Consider this simpler example:
function foo({ bar }) {
console.log(bar);
}
You can call this like foo({ bar: 42 });
and get 42
in the console.
But say you want a default parameter, you want bar
and baz
, but make baz
optional, with a default value of true
, you can do it like so:
function foo({ bar, baz = true }) {
console.log(bar, baz);
}
Call that one with foo({ bar: 42 })
would result in 42, true
.
Now say we want all of the arguments to be optional:
function foo({ bar = 42, baz = true }) {
console.log(bar, baz);
}
foo({}); // 42, true
// however
foo(); // TypeError: Cannot destructure property `bar` of 'undefined' or 'null'.
Oops, you can't destructure a value that wasn't passed.

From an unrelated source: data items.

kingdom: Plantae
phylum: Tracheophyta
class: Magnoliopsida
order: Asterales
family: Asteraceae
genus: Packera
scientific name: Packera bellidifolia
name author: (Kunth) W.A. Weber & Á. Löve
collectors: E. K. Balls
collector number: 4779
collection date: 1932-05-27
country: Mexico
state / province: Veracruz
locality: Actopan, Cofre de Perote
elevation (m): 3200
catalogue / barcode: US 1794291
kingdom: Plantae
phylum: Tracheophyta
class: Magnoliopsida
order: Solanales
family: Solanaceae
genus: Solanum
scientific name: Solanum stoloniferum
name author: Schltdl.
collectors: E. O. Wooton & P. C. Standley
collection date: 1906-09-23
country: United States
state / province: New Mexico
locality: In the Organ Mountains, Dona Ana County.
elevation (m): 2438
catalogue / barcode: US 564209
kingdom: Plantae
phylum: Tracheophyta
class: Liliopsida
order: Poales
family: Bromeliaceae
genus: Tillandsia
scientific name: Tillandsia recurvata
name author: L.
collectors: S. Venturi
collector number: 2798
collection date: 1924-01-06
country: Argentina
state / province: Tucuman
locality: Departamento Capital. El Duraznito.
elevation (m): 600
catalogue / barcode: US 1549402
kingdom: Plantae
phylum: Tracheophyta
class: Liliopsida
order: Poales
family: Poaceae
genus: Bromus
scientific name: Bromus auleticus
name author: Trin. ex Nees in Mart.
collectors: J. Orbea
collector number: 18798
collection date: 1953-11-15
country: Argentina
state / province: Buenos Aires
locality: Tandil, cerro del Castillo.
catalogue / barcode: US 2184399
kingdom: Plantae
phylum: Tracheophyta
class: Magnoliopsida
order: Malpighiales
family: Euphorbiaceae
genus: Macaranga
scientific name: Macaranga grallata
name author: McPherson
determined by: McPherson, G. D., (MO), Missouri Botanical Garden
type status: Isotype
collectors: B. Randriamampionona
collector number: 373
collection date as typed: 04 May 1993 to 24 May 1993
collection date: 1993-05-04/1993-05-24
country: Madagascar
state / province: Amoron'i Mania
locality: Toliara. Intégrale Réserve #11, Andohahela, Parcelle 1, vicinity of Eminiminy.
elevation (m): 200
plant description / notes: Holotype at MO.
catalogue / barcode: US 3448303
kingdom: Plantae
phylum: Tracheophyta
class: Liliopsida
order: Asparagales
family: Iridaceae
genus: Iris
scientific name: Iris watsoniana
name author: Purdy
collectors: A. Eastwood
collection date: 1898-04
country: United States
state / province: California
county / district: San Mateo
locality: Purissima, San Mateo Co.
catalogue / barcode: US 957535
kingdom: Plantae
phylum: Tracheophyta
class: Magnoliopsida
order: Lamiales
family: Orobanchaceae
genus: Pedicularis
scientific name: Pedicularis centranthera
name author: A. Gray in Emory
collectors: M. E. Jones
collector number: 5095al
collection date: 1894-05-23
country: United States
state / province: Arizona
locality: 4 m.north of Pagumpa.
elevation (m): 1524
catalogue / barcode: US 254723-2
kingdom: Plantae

So you need that parameter to have a default too:
function foo({ bar = 42, baz = true } = {}) {
console.log(bar, baz);
}
foo(); // 42, true. Yey!
Therefore, for your specific example:
function drawES2015Chart({size = 'big', cords = {x: 0, y: 0}, radius = 25} = {}) {
...
}
accepts one optional parameter, an object with three optional keys:
size
is an optional key with a default value of big
cords
is an optional key with a default value of {x: 0, y: 0}
radius
is an optional key with a default value of 25
And because all of the keys are optional, we assume that empty input is equivalent to empty object, which would in turn use all of the default values for our keys.